Author(s): Saad Dagher1, Khalil Karam1
1Assistant Professor, Department of Cardiology, Najjar Hospital, Lebnan.


The primary cause of mortality for people in developed nations is coronary heart disease, or CHD. It is noted that with age the fat deposits in the wall of the coronary arteries as well as the other blood vessels supplying the heart. As a result of this deposition, there is a decrease in the blood supply to the heart causing angina and shortness of breath and may also result in a fatal myocardial infarction. There are several modifiable risk factors for CHD and one of them being the increased level of the amino acid i.e. homocysteine (HCY) which when treated can reduce the risk of CHD. The positive correlation between hyper homocysteinemia and cardio vascular disease (CVD) has established firmly with the data derived from experimental and epidemiological observations. Clinical data authenticate that HCY is an independent risk factor for CVD. The current article is aiming to evaluate potential role of HCY on CVD risk at molecular level, and deep insights into a pathophysiology of CVD and their associations with CVD.

1. Introduction

Cardiovascular disease (CVD) refers to the malfunctioning of the heart and blood vessels in the body [1]. Various forms of CVD include stroke, congenital heart defects, hypertension, congestive heart failure, and atherosclerosis, which is the hardening or narrowing of blood vessels, including the coronary arteries [2]. The twentieth century experienced a significant shift in the leading causes of morbidity and mortality, contributing to the global rise in CVD. This phenomenon, known as the epidemiologic transition, impacts individuals of all races, ethnicities, and cultures worldwide, driven by urbanization, industrialization, and associated lifestyle changes. CVD accounts for nearly 30% of global deaths, a figure expected to increase. In 2010, coronary heart disease (CHD) was responsible for 13% of global fatalities and the majority of disability-adjusted life years (DALYs) and years of life lost (YLLs). Stroke was the second leading cause of death, contributing to 11.1% of all deaths and ranking as the third leading cause of DALYs and YLLs globally [3].

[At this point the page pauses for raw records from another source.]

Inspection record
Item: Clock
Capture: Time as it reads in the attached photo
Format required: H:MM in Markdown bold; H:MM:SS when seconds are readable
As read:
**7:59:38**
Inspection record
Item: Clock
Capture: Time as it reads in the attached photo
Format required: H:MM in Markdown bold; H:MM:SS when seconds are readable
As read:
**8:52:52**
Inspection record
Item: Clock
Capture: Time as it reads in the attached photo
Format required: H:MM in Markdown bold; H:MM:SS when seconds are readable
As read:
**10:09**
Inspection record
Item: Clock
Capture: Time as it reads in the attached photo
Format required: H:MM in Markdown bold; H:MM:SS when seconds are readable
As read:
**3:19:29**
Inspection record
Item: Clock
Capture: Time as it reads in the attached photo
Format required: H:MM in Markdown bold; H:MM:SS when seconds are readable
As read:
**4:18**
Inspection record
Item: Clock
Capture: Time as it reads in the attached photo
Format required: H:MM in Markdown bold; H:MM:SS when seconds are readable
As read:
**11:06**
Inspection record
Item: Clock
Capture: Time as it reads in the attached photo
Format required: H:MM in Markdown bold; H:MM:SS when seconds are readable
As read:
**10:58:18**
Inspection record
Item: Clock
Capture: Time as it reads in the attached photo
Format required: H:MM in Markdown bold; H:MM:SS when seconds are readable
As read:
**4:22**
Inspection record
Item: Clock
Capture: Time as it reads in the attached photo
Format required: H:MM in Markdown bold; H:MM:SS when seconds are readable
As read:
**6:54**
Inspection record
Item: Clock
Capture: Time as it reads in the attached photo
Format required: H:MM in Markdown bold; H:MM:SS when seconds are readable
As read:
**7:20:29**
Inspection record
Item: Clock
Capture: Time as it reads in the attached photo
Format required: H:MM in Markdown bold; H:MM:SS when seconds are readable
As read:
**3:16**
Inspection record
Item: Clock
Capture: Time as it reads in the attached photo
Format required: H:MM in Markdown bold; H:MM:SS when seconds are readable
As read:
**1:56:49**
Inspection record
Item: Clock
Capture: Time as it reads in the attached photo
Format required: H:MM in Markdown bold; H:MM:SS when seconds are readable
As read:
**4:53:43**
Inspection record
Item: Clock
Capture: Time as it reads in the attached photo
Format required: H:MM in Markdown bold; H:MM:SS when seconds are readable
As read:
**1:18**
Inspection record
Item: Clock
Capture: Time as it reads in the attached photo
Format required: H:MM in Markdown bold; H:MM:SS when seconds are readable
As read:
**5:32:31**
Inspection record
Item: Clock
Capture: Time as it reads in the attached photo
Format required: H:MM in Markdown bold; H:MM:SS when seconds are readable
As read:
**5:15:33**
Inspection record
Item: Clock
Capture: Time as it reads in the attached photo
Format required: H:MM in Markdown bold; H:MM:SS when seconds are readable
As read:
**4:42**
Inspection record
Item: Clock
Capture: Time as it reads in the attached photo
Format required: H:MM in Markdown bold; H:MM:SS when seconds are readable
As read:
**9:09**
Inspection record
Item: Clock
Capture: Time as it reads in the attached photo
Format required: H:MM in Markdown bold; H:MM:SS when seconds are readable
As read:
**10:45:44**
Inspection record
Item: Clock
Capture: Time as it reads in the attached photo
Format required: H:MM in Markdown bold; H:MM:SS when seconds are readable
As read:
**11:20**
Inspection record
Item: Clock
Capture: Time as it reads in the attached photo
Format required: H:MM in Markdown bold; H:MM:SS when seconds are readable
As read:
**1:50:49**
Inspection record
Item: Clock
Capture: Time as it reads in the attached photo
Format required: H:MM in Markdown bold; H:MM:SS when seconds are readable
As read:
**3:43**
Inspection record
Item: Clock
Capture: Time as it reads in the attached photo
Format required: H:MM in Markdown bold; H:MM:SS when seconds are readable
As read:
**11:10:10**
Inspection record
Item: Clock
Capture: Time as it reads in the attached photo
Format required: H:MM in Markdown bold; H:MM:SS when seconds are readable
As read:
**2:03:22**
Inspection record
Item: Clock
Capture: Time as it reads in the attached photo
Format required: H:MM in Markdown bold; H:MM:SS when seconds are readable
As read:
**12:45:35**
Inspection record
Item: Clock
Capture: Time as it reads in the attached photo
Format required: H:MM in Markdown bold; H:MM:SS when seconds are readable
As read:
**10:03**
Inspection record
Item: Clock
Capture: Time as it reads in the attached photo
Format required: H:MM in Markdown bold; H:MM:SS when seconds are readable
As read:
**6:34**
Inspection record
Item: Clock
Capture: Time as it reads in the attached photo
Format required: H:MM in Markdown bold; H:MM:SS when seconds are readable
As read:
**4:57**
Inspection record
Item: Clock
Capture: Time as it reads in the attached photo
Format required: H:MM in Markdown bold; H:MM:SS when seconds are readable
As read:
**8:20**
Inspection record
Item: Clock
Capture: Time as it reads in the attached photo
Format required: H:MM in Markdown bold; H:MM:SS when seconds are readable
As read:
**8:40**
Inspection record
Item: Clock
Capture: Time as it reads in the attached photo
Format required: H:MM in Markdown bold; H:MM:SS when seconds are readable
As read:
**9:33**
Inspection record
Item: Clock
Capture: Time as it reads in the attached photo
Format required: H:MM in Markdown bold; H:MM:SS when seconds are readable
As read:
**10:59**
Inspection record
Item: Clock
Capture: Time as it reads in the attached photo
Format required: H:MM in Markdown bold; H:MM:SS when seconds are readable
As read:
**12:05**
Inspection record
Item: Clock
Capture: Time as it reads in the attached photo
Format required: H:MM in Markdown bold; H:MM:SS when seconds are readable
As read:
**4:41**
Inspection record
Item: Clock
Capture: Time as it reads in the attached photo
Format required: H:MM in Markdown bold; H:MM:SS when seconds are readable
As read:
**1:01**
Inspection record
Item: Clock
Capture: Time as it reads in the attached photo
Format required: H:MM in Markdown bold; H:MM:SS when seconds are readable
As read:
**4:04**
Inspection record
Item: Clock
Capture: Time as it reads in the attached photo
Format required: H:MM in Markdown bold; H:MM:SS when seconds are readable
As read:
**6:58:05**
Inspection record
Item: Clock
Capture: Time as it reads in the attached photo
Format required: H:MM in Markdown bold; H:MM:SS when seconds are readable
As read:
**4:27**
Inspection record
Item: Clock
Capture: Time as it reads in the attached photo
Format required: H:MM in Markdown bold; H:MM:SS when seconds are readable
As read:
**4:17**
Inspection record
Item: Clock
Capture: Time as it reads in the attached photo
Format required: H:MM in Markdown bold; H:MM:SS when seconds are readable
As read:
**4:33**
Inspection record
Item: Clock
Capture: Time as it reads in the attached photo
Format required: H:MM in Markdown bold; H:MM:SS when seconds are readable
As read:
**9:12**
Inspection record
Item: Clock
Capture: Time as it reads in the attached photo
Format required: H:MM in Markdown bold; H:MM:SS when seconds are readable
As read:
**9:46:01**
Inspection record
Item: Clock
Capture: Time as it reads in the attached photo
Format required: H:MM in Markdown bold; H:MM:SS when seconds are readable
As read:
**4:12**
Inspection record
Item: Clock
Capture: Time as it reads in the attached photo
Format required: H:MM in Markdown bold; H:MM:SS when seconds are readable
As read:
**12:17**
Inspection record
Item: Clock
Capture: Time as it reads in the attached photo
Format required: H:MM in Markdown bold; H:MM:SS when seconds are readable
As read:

Consequently, coronary heart disease (CHD) is the leading cause of death in developed countries. As people age, fat deposits known as atherosclerotic plaques accumulate on the walls of the coronary arteries and the blood vessels supplying oxygen and nutrients to the heart [4]. This buildup restricts blood flow to the heart, potentially causing heart attacks, angina (chest pain usually relieved by rest), and dyspnea [4]. Lifestyle changes can influence many known risk factors for CHD, including physical inactivity, being overweight, smoking, and consuming a high-fat diet. Additionally, elevated blood levels of the amino acid homocysteine are a potentially modifiable risk factor for coronary heart disease [4].

2. History of Homocysteine

In 1932, American biochemist Vincent DuVigneaud identified a new amino acid when he treated methionine with sulfuric acid. This amino acid was named homocysteine because its structure is similar to cysteine but with one extra carbon atom. Further research revealed that homocysteine acts as an intermediate in the metabolism of sulfur amino acids and transmethylation activities. Before 1962, the biological significance of homocysteine was not understood. It was discovered that children with mental retardation, rapid growth, osteoporosis, dislocated ocular lenses, and frequent thrombosis of arteries and veins excreted homocysteine in their urine. These children often lacked cystathionine synthase, an enzyme dependent on pyridoxal phosphate that catalyzes the conversion of homocysteine and serine into cystathionine. Due to this enzyme deficiency, homocysteine and methionine accumulate to high levels in plasma, while homocystine, the disulfide dimer of homocysteine, is excreted in the urine [5].

3. The Homocysteine Theory of Arteriosclerosis was Discovered

An eight-year-old boy’s homocystinuria case that was first reported in 1933 was reviewed in 1969, and it was discovered that a major stroke caused by thrombosis and carotid arteriosclerosis was the cause of death. Moreover, the arteries supplying the body’s major organs were found to be dotted with arteriosclerotic plaques, suggesting a possible connection between homocysteine and atherogenesis.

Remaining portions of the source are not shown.